En 1971, Paul, jeune militant maoïste, se vide de ses espoirs révolutionnaires nés avec la ferveur de 1968. Installé dans une petite usine de machines à écrire, il s’abîme le corps et la tête en rêvant d’un Grand Soir de plus plus vaporeux. Un soir, réunion avec quelques camarades, ” une sorte de messie » apparaît : le très charismatique Fernando, un réfugié espagnol anti-franquiste de retour de Chine. Paul se sent immédiatement attiré par sa proposition de mettre en pratique la révolution prolétarienne ici et maintenant.

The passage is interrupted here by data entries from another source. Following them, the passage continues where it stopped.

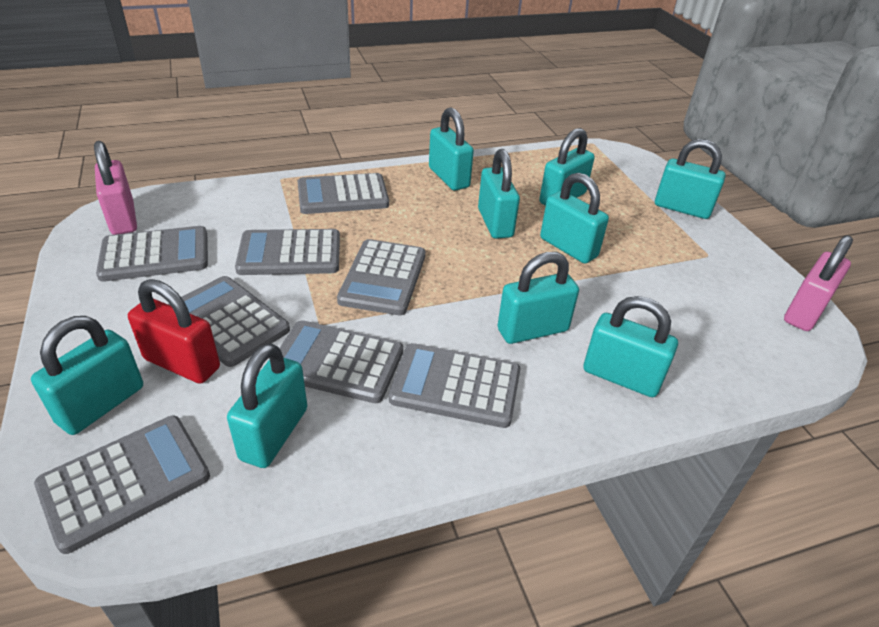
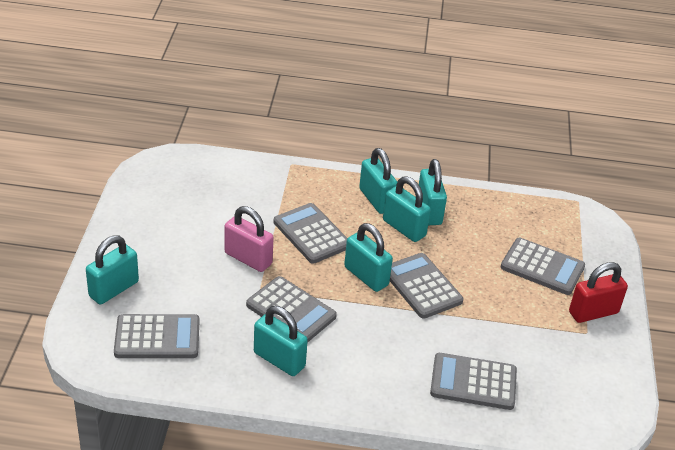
grey calculator: [34,416,210,554] [96,226,208,282] [168,276,290,367] [235,229,340,275] [280,320,403,403] [298,173,389,214] [337,239,425,315] [389,343,520,428] = 8 -> [114,314,199,358] [246,276,337,343] [273,203,348,264] [390,253,463,319] [430,353,517,410] [501,238,585,295] = 6
pink padlock: [94,141,137,235] [784,235,853,331] = 2 -> [225,206,274,272] = 1
turquoise padlock: [31,316,143,435] [227,343,307,468] [429,108,474,191] [478,149,520,239] [498,252,579,344] [539,128,595,206] [540,173,609,264] [584,296,678,397] [655,139,726,219] = 9 -> [86,235,139,304] [254,306,308,376] [344,223,393,292] [359,148,397,214] [383,177,431,242] [419,159,447,225] = 6

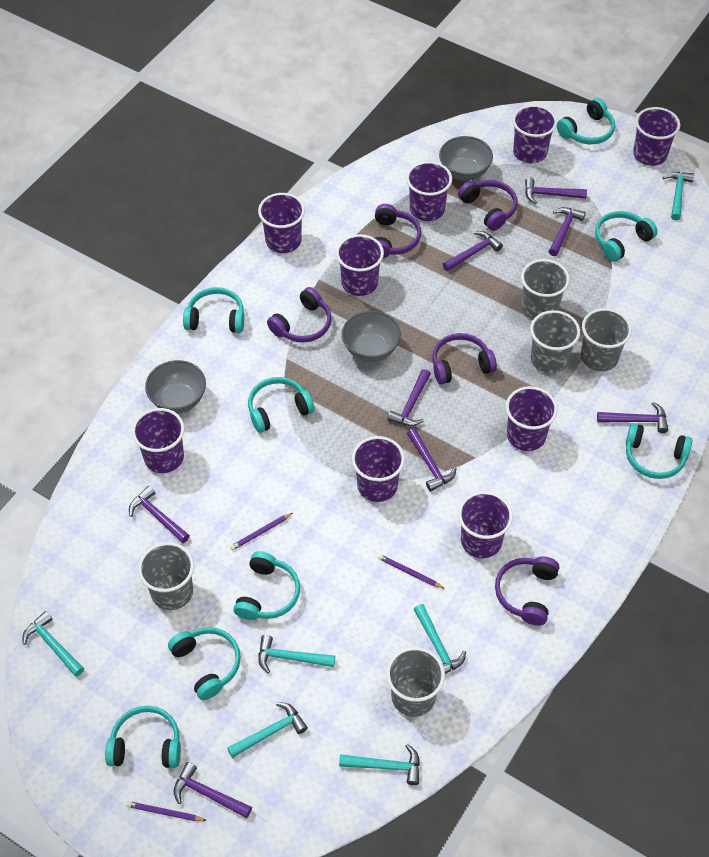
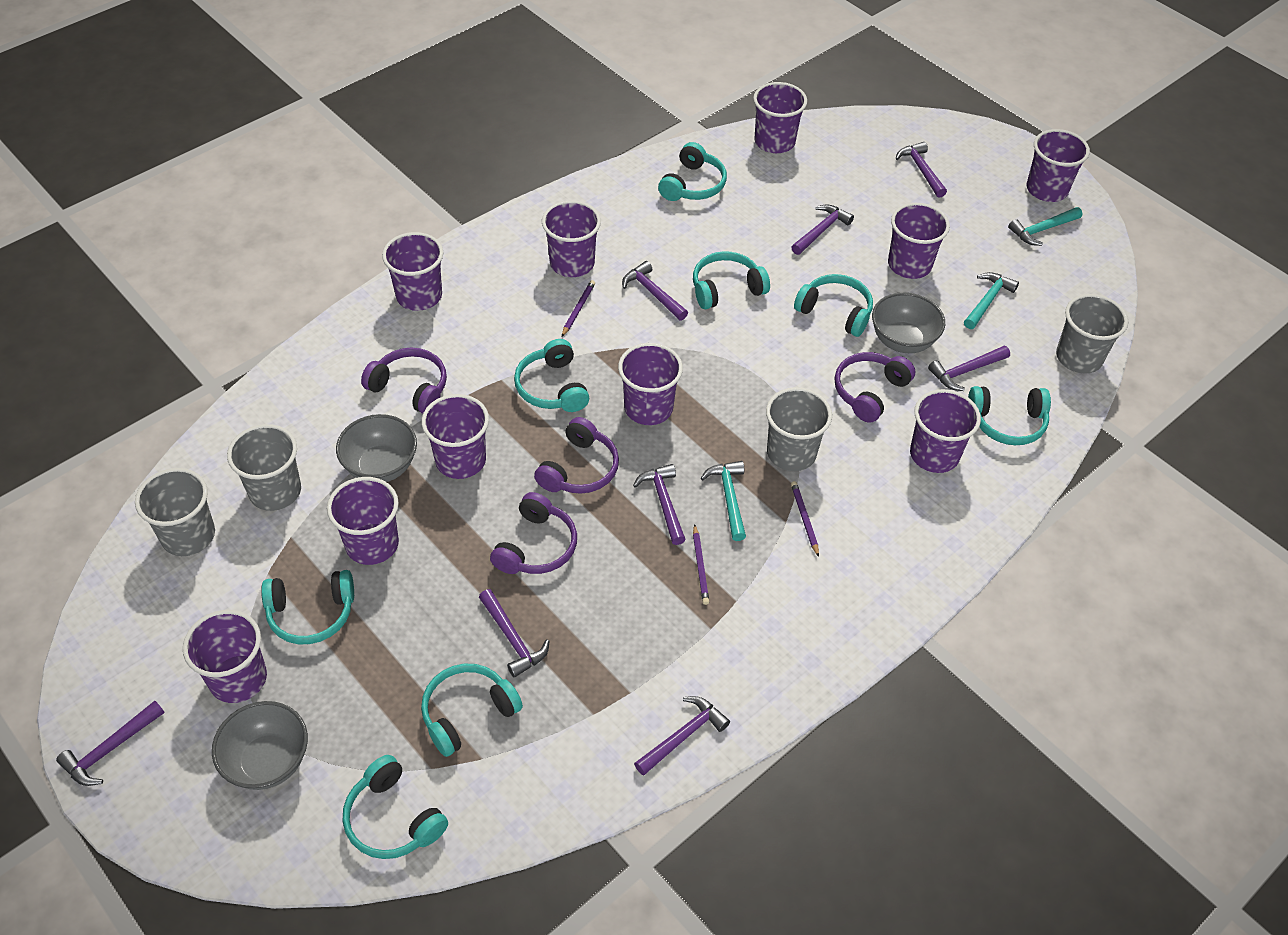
grey cup: [138,542,194,610] [386,647,445,717] [521,259,570,319] [530,310,580,374] [581,308,632,371] = 5 -> [135,468,215,556] [227,424,301,511] [766,387,832,471] [1056,294,1128,374] = 4
purple cup: [132,408,185,473] [258,193,305,253] [336,234,384,296] [352,436,405,502] [406,161,452,221] [458,491,513,558] [506,386,558,451] [512,105,557,163] [633,107,680,166] = 9 -> [183,610,267,703] [327,477,399,565] [382,232,443,311] [422,394,489,479] [542,200,601,277] [618,343,683,425] [753,82,807,153] [888,203,950,279] [910,389,981,473] [1027,129,1090,202] = 10
purple headphones: [267,287,332,343] [375,204,421,258] [432,333,497,385] [458,180,518,231] [495,556,559,626] = 5 -> [361,348,447,414] [490,492,577,574] [534,417,619,494] [835,352,916,423] = 4
turquoise hammer: [23,611,84,677] [227,702,308,758] [258,635,335,673] [339,744,420,785] [413,604,466,674] [662,172,694,221] = 6 -> [701,461,746,541] [964,272,1019,329] [1008,207,1082,246] = 3

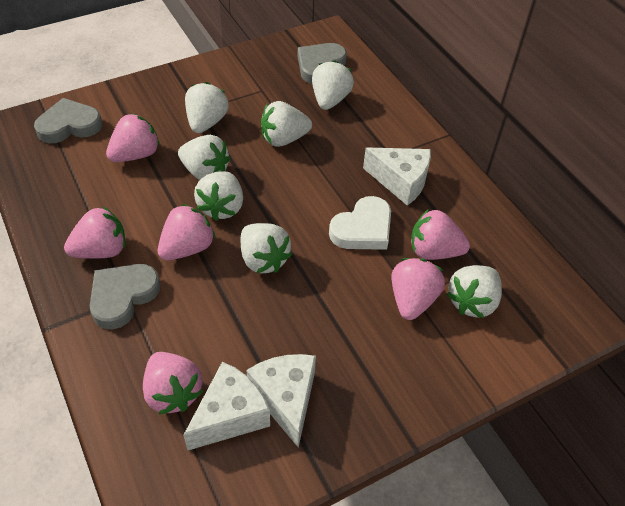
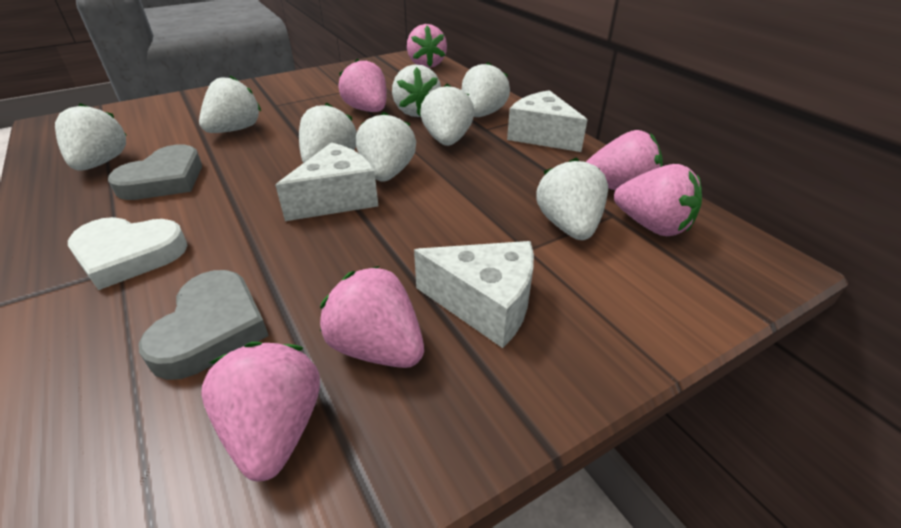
grey heart: [34,98,102,143] [90,264,161,329] [298,43,347,84] = 3 -> [108,144,202,200] [139,270,269,380] = 2
white strawberry: [178,135,231,180] [185,82,228,133] [194,171,243,221] [241,223,292,274] [261,101,312,147] [312,61,354,110] [447,265,502,318] = 7 -> [55,103,126,171] [199,76,261,133] [299,103,357,163] [356,112,416,182] [392,64,441,117] [420,84,474,146] [462,62,510,117] [536,158,608,240] = 8

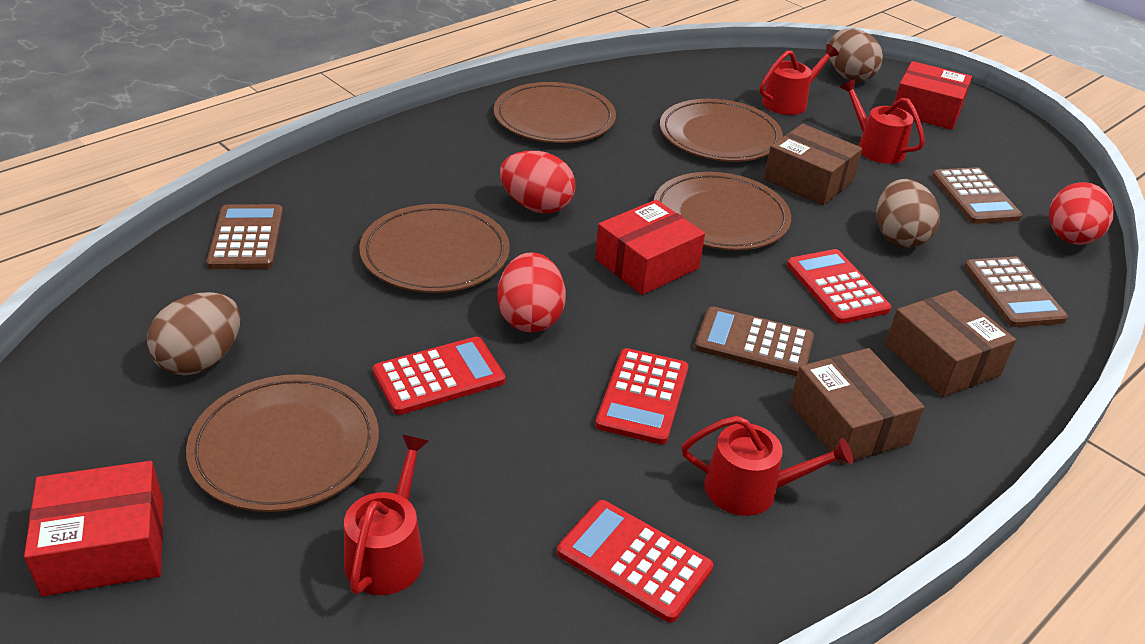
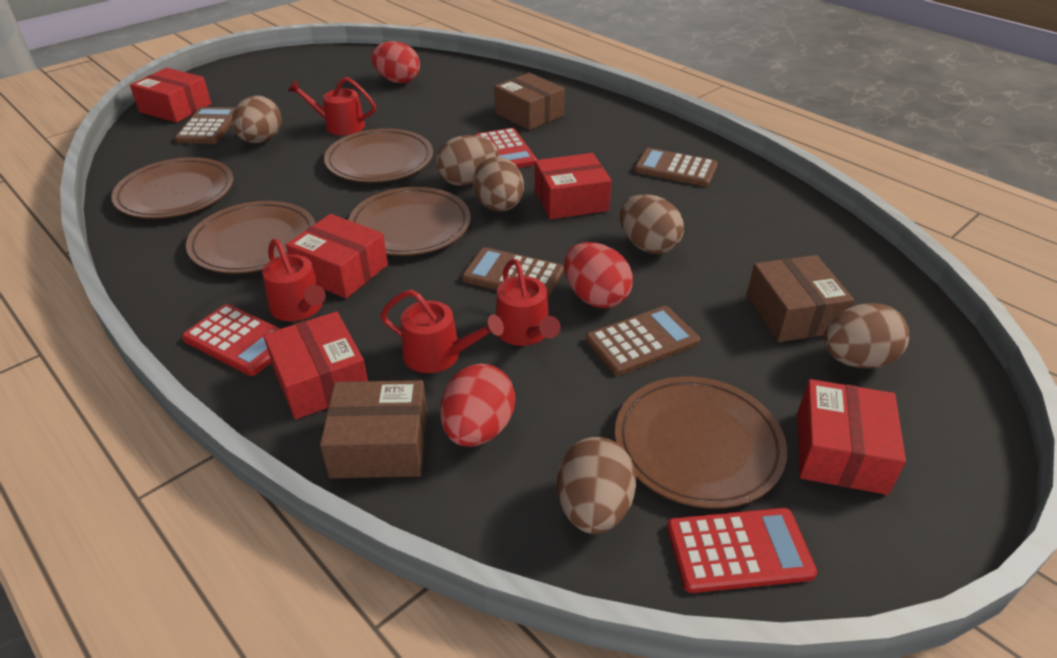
brown egg: [147,292,240,376] [829,29,883,82] [877,179,940,248] = 3 -> [232,95,282,143] [436,135,499,186] [473,157,524,212] [557,437,636,534] [620,194,684,254] [823,303,909,368] = 6
red box: [24,461,163,596] [595,200,705,295] [894,61,972,130] = 3 -> [130,68,211,123] [263,311,368,420] [286,214,388,299] [535,153,612,219] [798,379,906,495] = 5
red calculator: [373,337,505,415] [557,500,713,623] [595,348,688,445] [787,249,892,324] = 4 -> [182,304,281,376] [475,128,537,168] [667,508,817,593] = 3

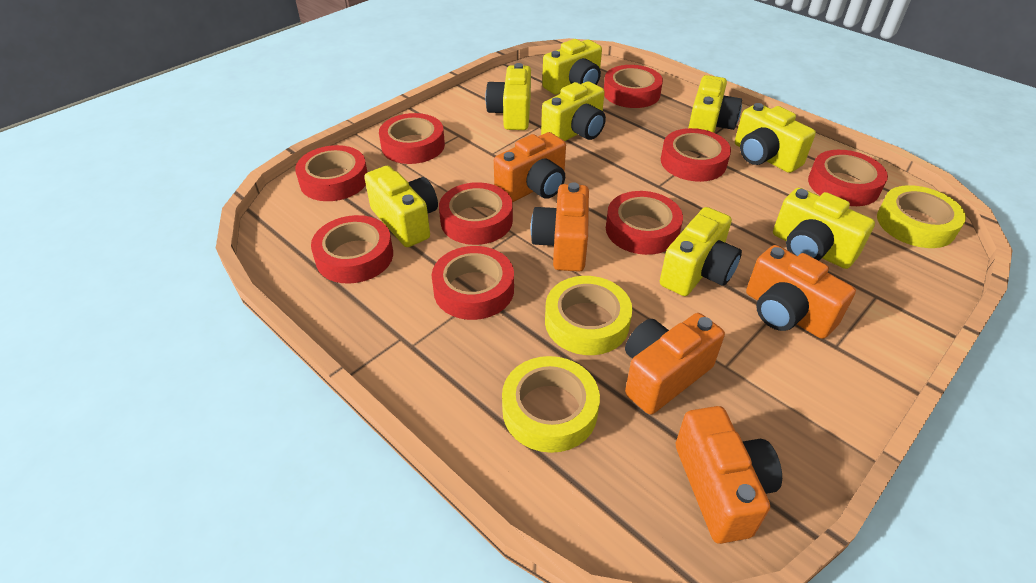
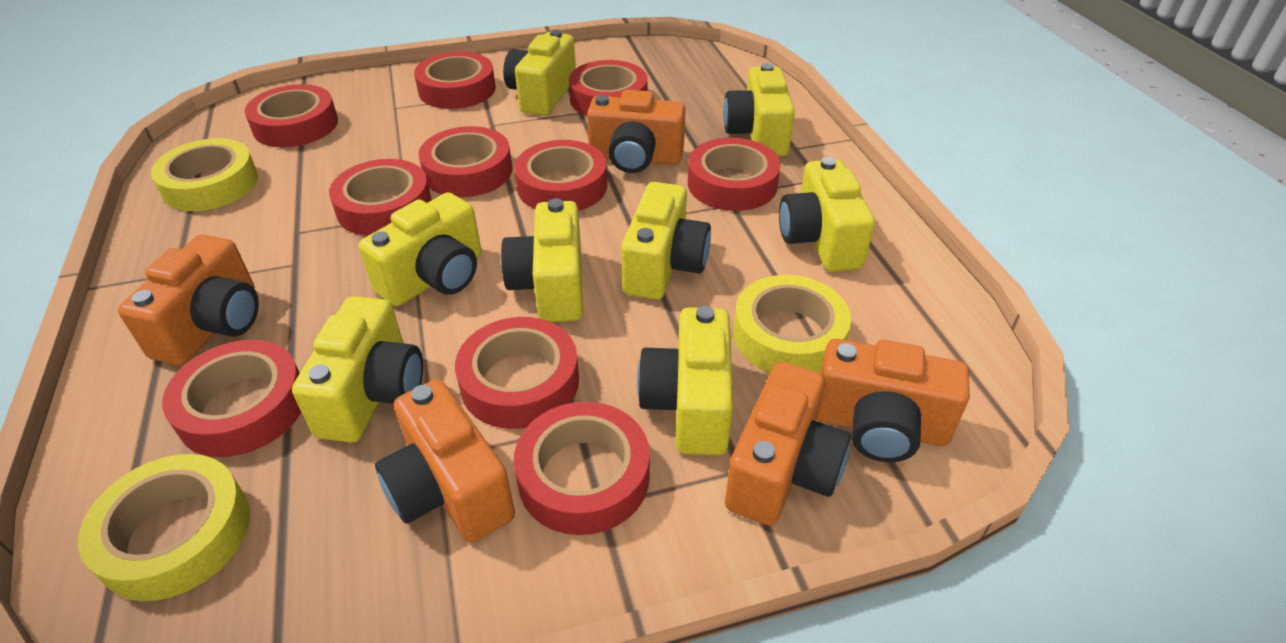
red tape: [295,145,367,201] [311,215,393,284] [379,113,445,164] [432,246,514,320] [439,182,513,245] [604,65,663,108] [606,191,683,255] [661,128,731,182] [808,150,888,206] = 9 -> [162,340,301,457] [245,84,338,147] [329,159,431,236] [414,52,496,109] [418,126,512,197] [455,317,579,429] [514,140,607,211] [514,402,650,535] [569,60,648,116] [688,138,781,211] = 10

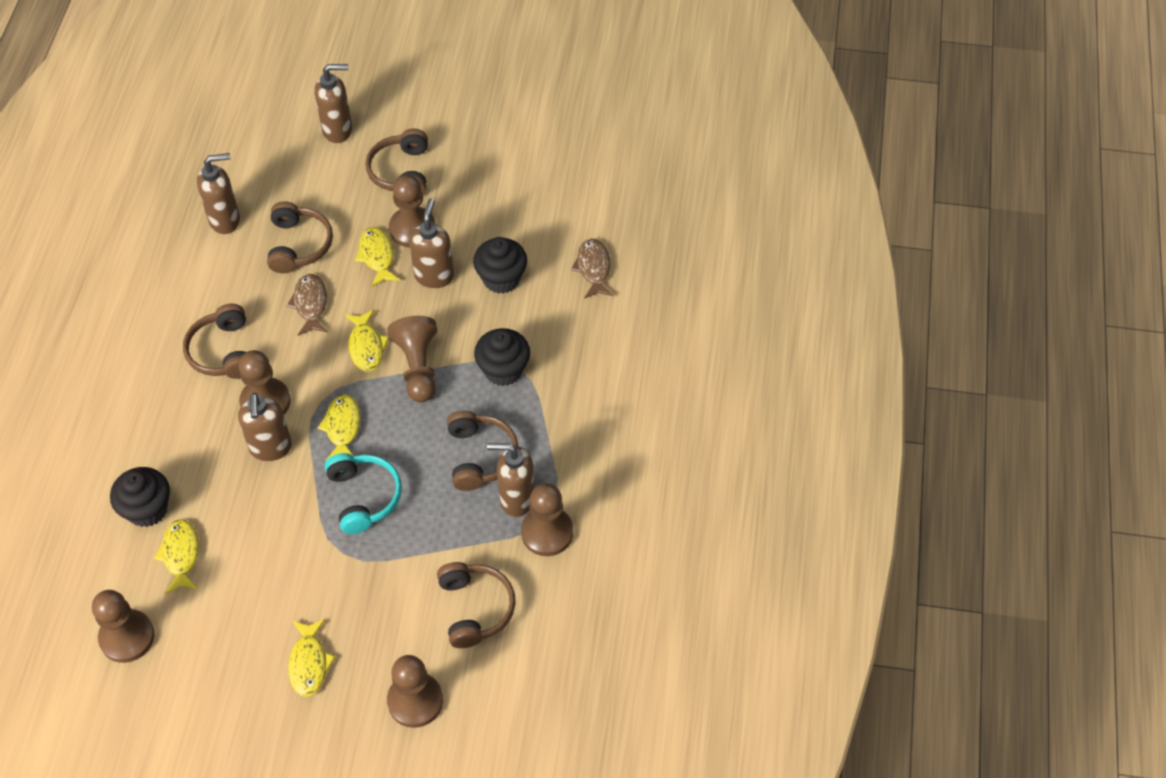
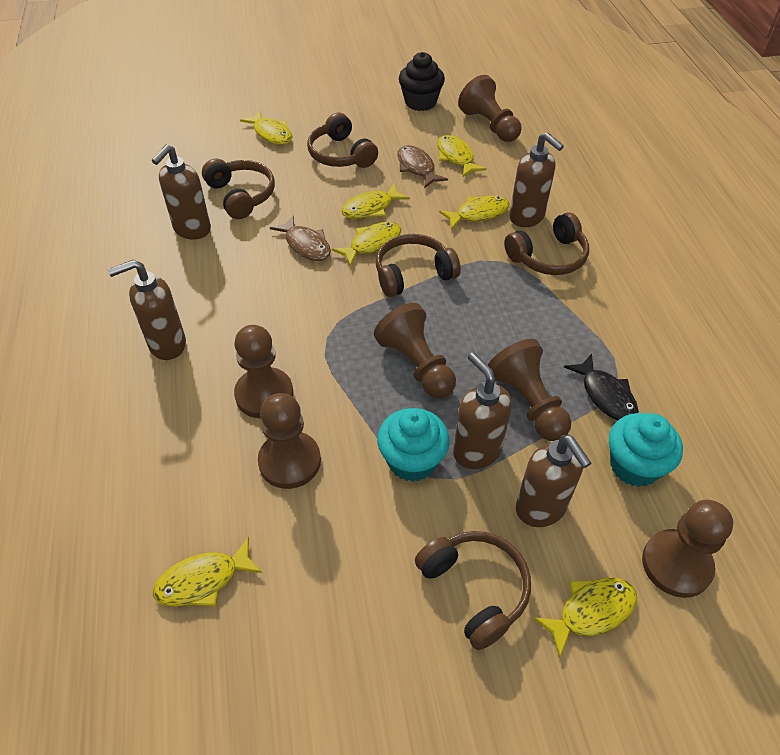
black cupcake: [110,467,170,527] [473,237,527,294] [474,328,530,386] = 3 -> [399,52,445,111] = 1
black fish: none = 0 -> [564,354,639,421] = 1
turquoise cupcake: none = 0 -> [377,408,450,482] [609,413,683,487] = 2
turquoise headphones: [324,453,402,534] = 1 -> none = 0
yellow fish: [154,519,199,594] [288,619,336,697] [317,394,360,462] [345,309,389,372] [355,227,400,287] = 5 -> [153,537,262,607] [240,110,292,145] [332,222,401,267] [341,184,410,219] [437,135,487,177] [439,196,510,230] [533,578,637,658] = 7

Captivés et conquis, une quinzaine d’hommes et de femmes rejoignent également ce qu’ils appelleront bientôt « l’Organisation », constituée comme une avant-garde révolutionnaire prête à tous les sacrifices pour la cause. Suivant les directives de « camarade F », avec une rhétorique imparable et une aura immense, les militants font table rase de leur passé. Ils entrent définitivement dans l’usine et rejettent violemment tout ce qu’ils considèrent comme des réflexes petits-bourgeois. Petit à petit, le groupe s’isole et s’installe dans « le Bâtiment », un ancien couvent de Clichy qu’il occupe sur le modèle de la commune populaire chinoise de Tatchai. Entre ses murs et hors du monde, le cauchemar durera des années.
Jusqu’où peut-on aller pour la cause ? Comment la pensée critique disparaît-elle ?
Violences de genre, contrôle et manipulation, participation volontaire au totalitarisme, soumission… Le Prophète Rouge : enquête sur la révolution, le charisme et la domination (La Découverte, 2024), la sociologue Julie Pagis, déjà auteure de plusieurs ouvrages sur les trajectoires de ceux qui ont vécu les événements de 68, se plonge dans cette histoire délirante et décortique les mécanismes de domination charismatique. Pris dans une série de spirales orchestrées par leur chef, les membres de l’organisation collectivisent les enfants, critiquent leurs coupes de cheveux trop bourgeoises ou planifient l’assassinat de l’un des leurs.
S’appuyant sur des carnets terrifiants tirés des archives de l’Organisation et sur les témoignages de survivants, elle livre un thriller tenu par des questions aux mille échos : jusqu’où peut-on aller pour la cause, comment s’effacer ? esprit critique, etc. Et fait marquant : elle n’oublie pas pour autant la part de lumière et d’enthousiasme qui a sous-tendu toute cette expérience. ” Encharismée ” Par la personnalité de Fernando et affaiblie par sa longue enquête, la chercheuse a eu du mal à l’écrire, retenue par l’idée de ” la liberté d’expression dans les cercles militants » et l’importance du questionnement » notre vulnérabilité commune face au pouvoir charismatique […] affronter ce problème de front et éviter que nos rêves finissent fatalement dans le cimetière des utopies ».